Vignesh Arasu still remembers the moment a 42-year-old patient with no family history of breast cancer was diagnosed with stage II disease—despite having a recent mammogram. It was a wake-up call: even modern screening tools were missing critical clues. Now, as lead author of a landmark Kaiser Permanente study, Arasu is helping change that. His team’s research shows that combining artificial intelligence, genetic data, and traditional clinical factors can significantly improve how doctors predict a woman’s risk of developing breast cancer—offering a more precise, personalized path to prevention.

Breast cancer affects one in eight women in the U.S., and early detection remains one of the most powerful tools in reducing mortality. Yet current risk models, often based on age, family history, and breast density, only tell part of the story. The new study, published in the Journal of the National Cancer Institute, analyzed data from 82,957 women enrolled in the Kaiser Permanente Research Bank between 2003 and 2020—all of whom had mammograms showing no signs of cancer and no known high-risk genetic mutations. Over the next decade, 2,471 (3%) were diagnosed with invasive breast cancer or ductal carcinoma in situ (DCIS). The goal? To see which risk assessment tools could best predict those outcomes.

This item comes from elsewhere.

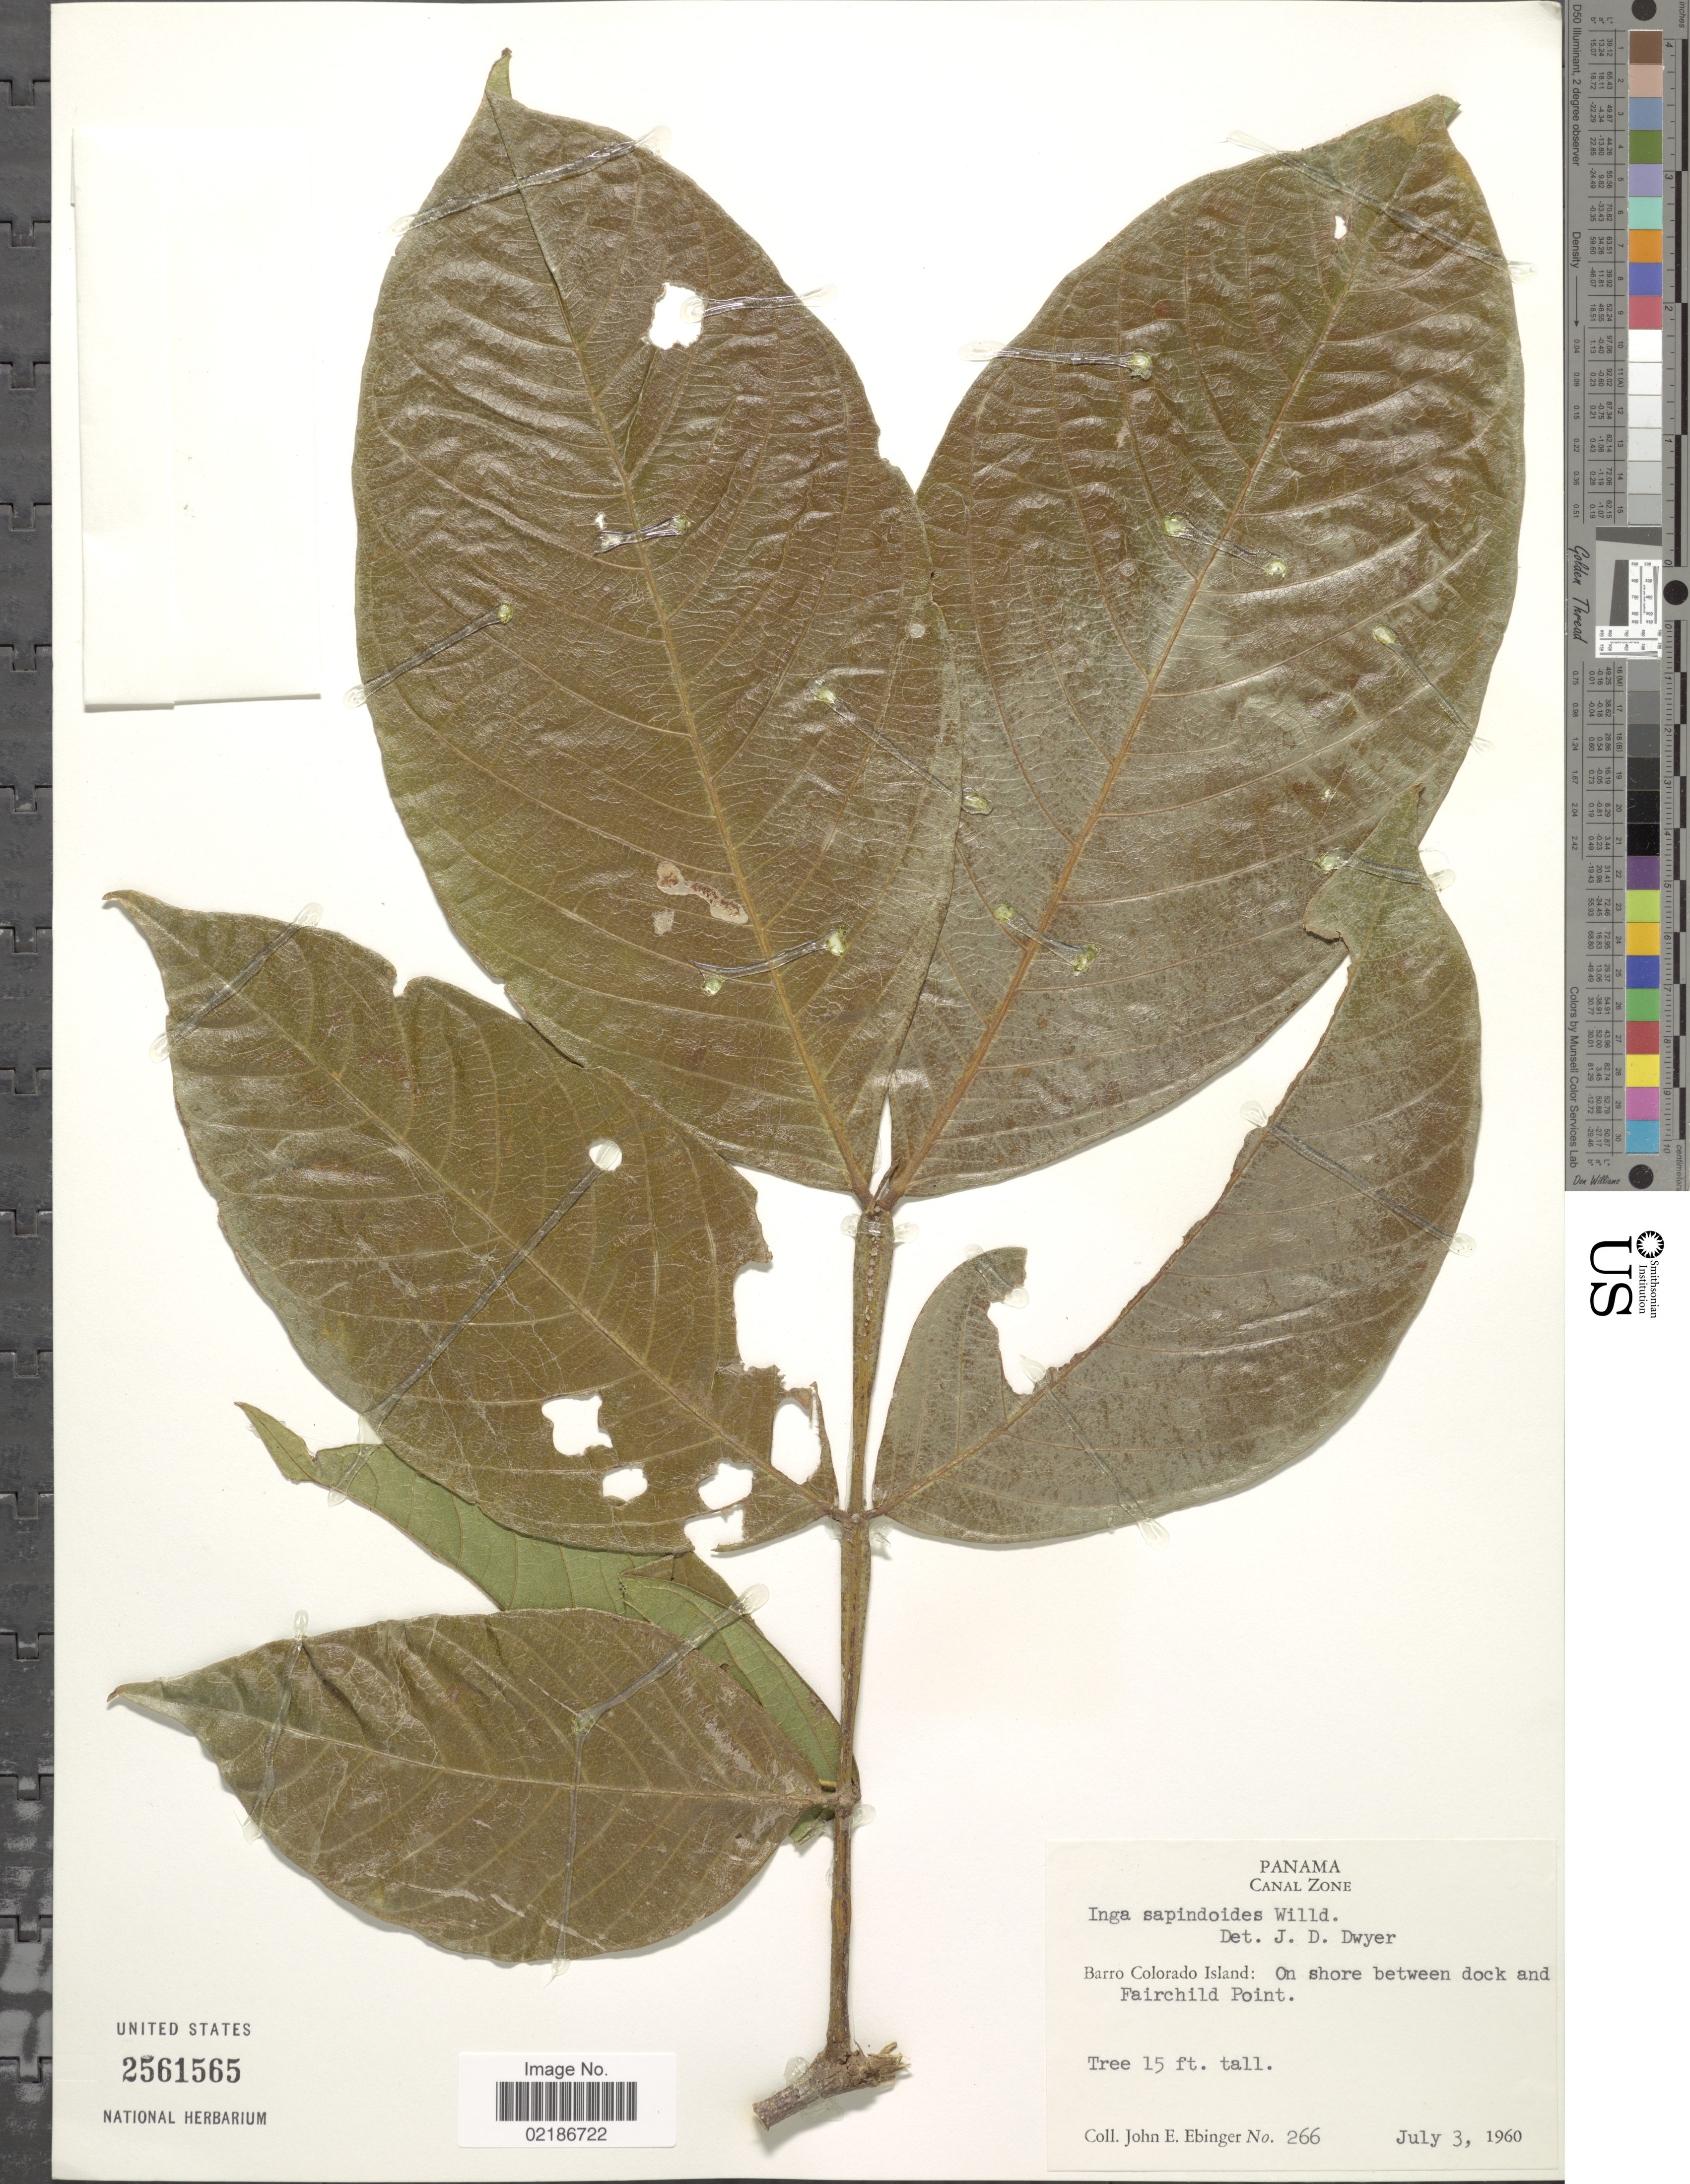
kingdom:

The results were clear: integration wins. The model combining mammography AI, polygenic risk scores, and clinical data achieved a C-index of 0.70—significantly outperforming clinical risk scores alone (0.62) or polygenic scores alone (0.61). Even combining just clinical and genetic scores reached only 0.66. The AI component analyzed imaging biomarkers on mammograms, while the polygenic score evaluated 313 single nucleotide polymorphisms linked to breast cancer. The clinical model factored in age, race or ethnicity, family history, breast density, and BMI.

Most strikingly, among women at highest risk, the combined model identified 26% of those who would go on to develop cancer within 10 years—compared to just 19% flagged by clinical scores alone. “Our study shows that each of the approaches identifies a distinct group of women, and that when all three risk tests are used we increase our ability to differentiate high-risk and low-risk women and provide more personalized screening recommendations,” said Arasu.

For Stacey E. Alexeeff, Ph.D., co-author and biostatistician at Kaiser Permanente’s Division of Research, the consistency of the results across timeframes was key: “From a modeling perspective, the key result is the consistent improvement in prediction accuracy when these risk scores are combined.” As AI and genomics continue to evolve, the potential for even greater precision looms. For millions of women, the future of breast cancer prevention may not lie in a single test—but in the intelligent fusion of many.